Enhancing its doubling population in less than 50 years (to about 115 million), Mexico also has been blessed with major offshore oil discoveries, as well as rare metals (primarily silver) and a variety of natural resources found in its ample mountainous areas. The creation of jobs, despite its accelerated growth population, has absorbed enough personnel power overflow to diminish the record border crossings into the U.S. This has somewhat lessened the illegal immigrant problem that continues to mar U.S.-Mexican bilateral relations. The Maquiladoras (tariff-free U.S. industrial production zones south of the border) have continued to expand from their previous existence before NAFTA.

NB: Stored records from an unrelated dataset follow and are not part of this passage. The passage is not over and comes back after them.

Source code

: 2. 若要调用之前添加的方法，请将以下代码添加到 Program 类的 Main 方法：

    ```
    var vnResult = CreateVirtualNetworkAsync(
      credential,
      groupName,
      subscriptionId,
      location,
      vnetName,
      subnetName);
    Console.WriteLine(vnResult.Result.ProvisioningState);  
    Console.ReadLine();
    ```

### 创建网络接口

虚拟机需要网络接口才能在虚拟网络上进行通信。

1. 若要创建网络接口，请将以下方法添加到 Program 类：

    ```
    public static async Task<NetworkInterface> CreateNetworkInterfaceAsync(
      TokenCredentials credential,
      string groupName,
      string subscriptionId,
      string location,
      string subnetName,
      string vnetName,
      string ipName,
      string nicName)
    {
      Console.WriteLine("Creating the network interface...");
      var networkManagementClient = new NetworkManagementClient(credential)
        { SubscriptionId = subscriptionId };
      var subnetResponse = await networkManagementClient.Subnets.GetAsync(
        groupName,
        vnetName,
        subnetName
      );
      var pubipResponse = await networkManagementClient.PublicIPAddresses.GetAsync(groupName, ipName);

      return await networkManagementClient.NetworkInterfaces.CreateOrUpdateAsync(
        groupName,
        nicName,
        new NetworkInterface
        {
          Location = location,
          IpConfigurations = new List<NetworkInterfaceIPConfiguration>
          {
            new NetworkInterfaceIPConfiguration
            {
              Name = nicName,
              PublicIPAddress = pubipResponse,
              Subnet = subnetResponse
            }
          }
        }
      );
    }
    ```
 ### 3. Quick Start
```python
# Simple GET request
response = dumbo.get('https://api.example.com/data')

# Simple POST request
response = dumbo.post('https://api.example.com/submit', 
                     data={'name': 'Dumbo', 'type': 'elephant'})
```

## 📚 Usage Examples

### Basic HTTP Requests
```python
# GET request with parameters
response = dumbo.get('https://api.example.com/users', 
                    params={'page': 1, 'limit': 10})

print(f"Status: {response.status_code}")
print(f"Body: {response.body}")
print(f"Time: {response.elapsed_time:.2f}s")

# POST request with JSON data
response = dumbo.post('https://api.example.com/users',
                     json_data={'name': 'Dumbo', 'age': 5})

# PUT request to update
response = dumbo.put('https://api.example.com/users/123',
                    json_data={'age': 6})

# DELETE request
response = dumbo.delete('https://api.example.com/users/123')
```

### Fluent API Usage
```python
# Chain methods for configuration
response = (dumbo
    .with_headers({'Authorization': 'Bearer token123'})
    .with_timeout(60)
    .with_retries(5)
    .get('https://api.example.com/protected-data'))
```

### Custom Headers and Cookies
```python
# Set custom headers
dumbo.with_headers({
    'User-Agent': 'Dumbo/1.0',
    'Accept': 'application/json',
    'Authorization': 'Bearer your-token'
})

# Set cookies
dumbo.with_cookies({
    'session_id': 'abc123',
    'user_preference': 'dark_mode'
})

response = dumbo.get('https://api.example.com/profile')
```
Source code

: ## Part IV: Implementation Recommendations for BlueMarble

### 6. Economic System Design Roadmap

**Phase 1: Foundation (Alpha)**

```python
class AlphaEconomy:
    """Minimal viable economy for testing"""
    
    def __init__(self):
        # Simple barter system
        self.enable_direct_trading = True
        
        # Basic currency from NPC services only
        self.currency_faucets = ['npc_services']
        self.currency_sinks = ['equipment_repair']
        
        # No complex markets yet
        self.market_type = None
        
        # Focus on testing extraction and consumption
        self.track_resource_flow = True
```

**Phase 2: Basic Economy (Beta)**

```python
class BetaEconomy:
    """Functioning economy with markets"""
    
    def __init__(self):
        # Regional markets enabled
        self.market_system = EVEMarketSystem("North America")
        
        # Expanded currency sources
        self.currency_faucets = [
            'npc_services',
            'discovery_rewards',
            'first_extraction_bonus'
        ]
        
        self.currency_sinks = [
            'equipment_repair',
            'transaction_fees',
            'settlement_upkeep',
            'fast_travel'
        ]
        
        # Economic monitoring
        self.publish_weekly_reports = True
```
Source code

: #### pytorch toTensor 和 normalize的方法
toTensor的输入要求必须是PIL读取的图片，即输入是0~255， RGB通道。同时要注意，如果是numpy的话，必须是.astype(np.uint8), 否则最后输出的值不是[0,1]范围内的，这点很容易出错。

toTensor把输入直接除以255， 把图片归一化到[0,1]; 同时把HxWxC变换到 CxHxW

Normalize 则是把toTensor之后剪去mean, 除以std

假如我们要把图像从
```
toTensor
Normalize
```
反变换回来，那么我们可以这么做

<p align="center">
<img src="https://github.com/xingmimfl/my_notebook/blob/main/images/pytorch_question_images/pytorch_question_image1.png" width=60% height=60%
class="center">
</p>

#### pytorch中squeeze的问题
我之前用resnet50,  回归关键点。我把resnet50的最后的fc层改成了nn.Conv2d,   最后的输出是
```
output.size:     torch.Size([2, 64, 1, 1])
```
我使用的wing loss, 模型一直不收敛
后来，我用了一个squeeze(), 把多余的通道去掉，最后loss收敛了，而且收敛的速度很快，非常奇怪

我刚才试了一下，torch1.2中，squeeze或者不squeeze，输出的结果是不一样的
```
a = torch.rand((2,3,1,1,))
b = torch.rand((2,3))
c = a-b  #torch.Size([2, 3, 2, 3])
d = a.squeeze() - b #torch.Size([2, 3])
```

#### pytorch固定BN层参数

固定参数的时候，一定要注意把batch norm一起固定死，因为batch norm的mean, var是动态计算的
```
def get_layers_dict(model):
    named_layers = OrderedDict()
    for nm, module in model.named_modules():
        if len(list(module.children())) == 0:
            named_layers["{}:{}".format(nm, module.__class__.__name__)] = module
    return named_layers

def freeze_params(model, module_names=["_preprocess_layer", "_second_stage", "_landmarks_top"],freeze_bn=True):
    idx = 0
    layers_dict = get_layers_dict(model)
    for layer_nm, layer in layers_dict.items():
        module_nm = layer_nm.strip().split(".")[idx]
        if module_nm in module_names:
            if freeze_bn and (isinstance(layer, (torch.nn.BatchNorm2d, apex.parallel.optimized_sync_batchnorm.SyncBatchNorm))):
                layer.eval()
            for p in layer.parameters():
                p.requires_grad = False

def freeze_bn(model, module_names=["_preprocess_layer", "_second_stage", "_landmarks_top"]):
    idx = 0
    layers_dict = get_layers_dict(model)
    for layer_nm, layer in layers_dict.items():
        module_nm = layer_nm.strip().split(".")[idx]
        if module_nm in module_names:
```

Canada, the world’s second-largest land mass after the huge acreage of Russia, has a minuscule population — less than California — with only 36 million occupants concentrated within less than 200 miles of America’s northern border. It is an example of the combination of good provincial and federal governments utilizing some of the world’s most prolific resources. Included are a vast array of gold, silver, uranium and an assortment of rare metals, plus oil and natural gas, which includes the world’s greatest reserves of tar sands (shale containing oil). All these resources propel thinly populated Canada and its multiple Atlantic to Pacific time zones into one of the world’s greatest oil exporters, with a reserve potential rivaling Saudi Arabia.
Despite its current standoff with the U.S.’s overly zealous climate protection policies, Canada has export potential orders awaiting from eager Southeast Asian nations. Canada easily surpassed the trillion-dollar gross domestic product mark, encompassing all three NAFTA members into the trillion-dollar-plus gross domestic product club.
With America’s unlimited growth capabilities awaiting more realistic domestic and import/export policies, NAFTA’s economic potential and revenue generation could in short order surpass tariff-free zones existing anywhere else in the world.
How fast (or if) this will occur is America’s overall declaration of a broad policy spectrum that was to be unveiled shortly after the installation of the new Congress and the presidential inauguration last month.